Expert’s Corner: Getting your spring garden in top shape

Posted on 11 May 2016


Q: What is the biggest thing that people need to know about getting their garden ready for spring? 

A: Jeff Jeter (Owner/Operator In The Garden) Start off with good soil. Test your soil. Go have the PH tested on it and see what nutrients you need in your soil. Find out what you have: sandy soil, clay soil and talk to someone to find out what you need you need to build the soil up.

Adding compost to the soil is probably one of the best things. That is going to get you the maximum amount of growth. Good soil is what you need. You can put a five- cent plant in a dollar hole is better than a dollar plant in a five-cent hole.

Q: What plants should you be looking at after getting your soil ready? 

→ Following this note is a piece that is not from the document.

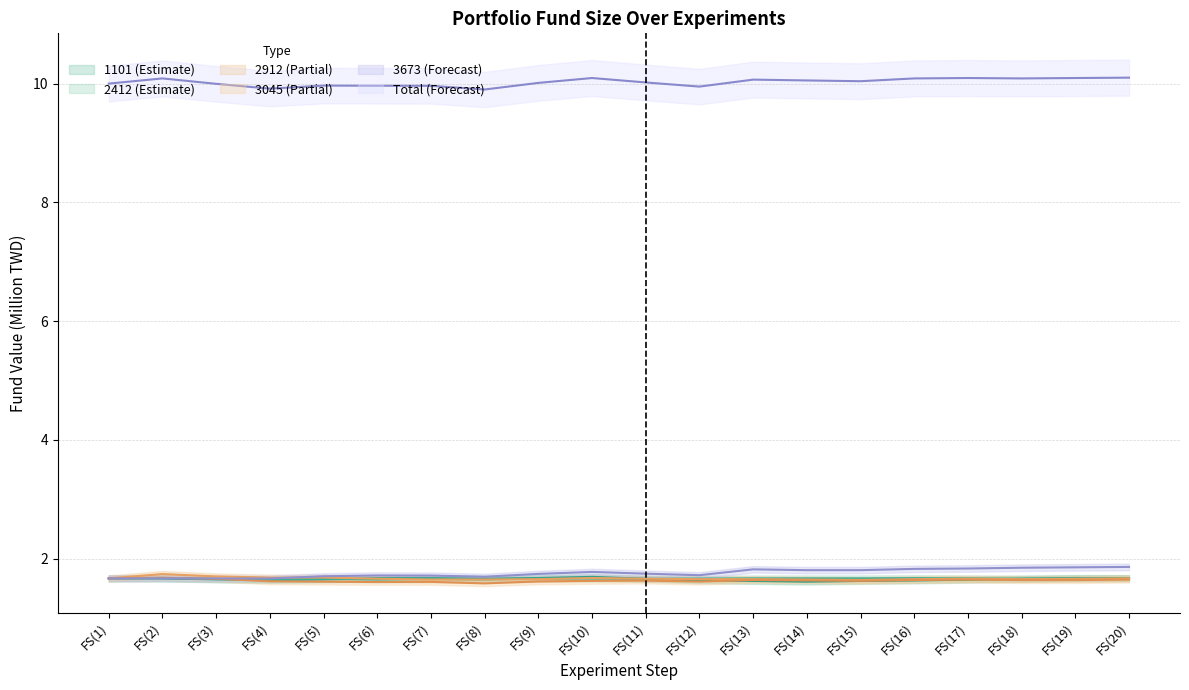

List the series in order of their peak value, highest first.

Total, 3673, 2912, 1101, 3045, 2412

A: Now’s the time to look over and decide what annual and perennials to put in your yard. Now’s the best time. There’s a great selection out there all different colors and styles. Just deice what you have: full sun, full shade, part sun and decide on what plants you want.

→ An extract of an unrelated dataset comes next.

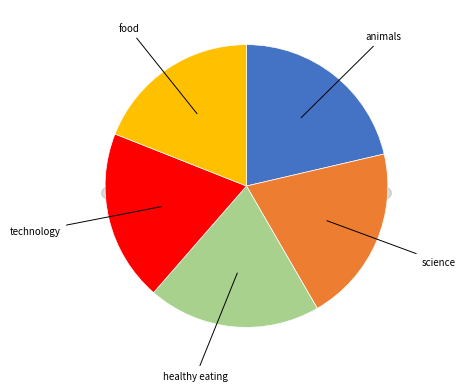

Which slice is the smallest?

food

If you’re going in the shade impatiens may be your choice, begonias, the green leaf begonias are great for shade. For full sun, marigolds, lantanas, even zinnia.

Q: What all do you need to keep in mind when picking the right plant for specific spots?

A: Sunlight, how big it grows, what you want? Do you want a big growing plant three or foot tall or do you want a small trailing plant that’s going to cover the ground.

Q: Once you get your plant in the ground what is the proper maintenance to make sure it stays alive? 

A: Proper water. Make sure it gets watered especially the first year. Watch the plant, look for wilted leaves, but don’t overwater. Roots need air too. Fertilization. Keep it well fertilized and proper pruning to keep it in the shape you want it to be in.

Q: What plants should you be looking to trim this time of year?

A: Most of all the plants that have already bloomed. Azaleas have already bloomed. Cut them back as hard as you want. Kind of a rule of thumb is trim everything back when it finishes blooming. Hydrangeas particularly are bad because they lose all their leaves in the winter. They look bad. Everybody has the idea to cut them back because they are just sticks, but they’ve already set buds for the following year so don’t cut them back or you will be cutting off your flowers for the following spring. Camellias are one of same things. Don’t cut them too late in the year. You’ve got to watch what plants you cut back and when.

Q: What should you be looking for when planting a new vegetable garden this spring? 

A: Usually its full sun for a vegetable garden. Watch for bugs or pest. A lot of it you can still start from seed.  They come up very quickly. We usually carry pepper plants, tomato plants and then a lot of other seeds.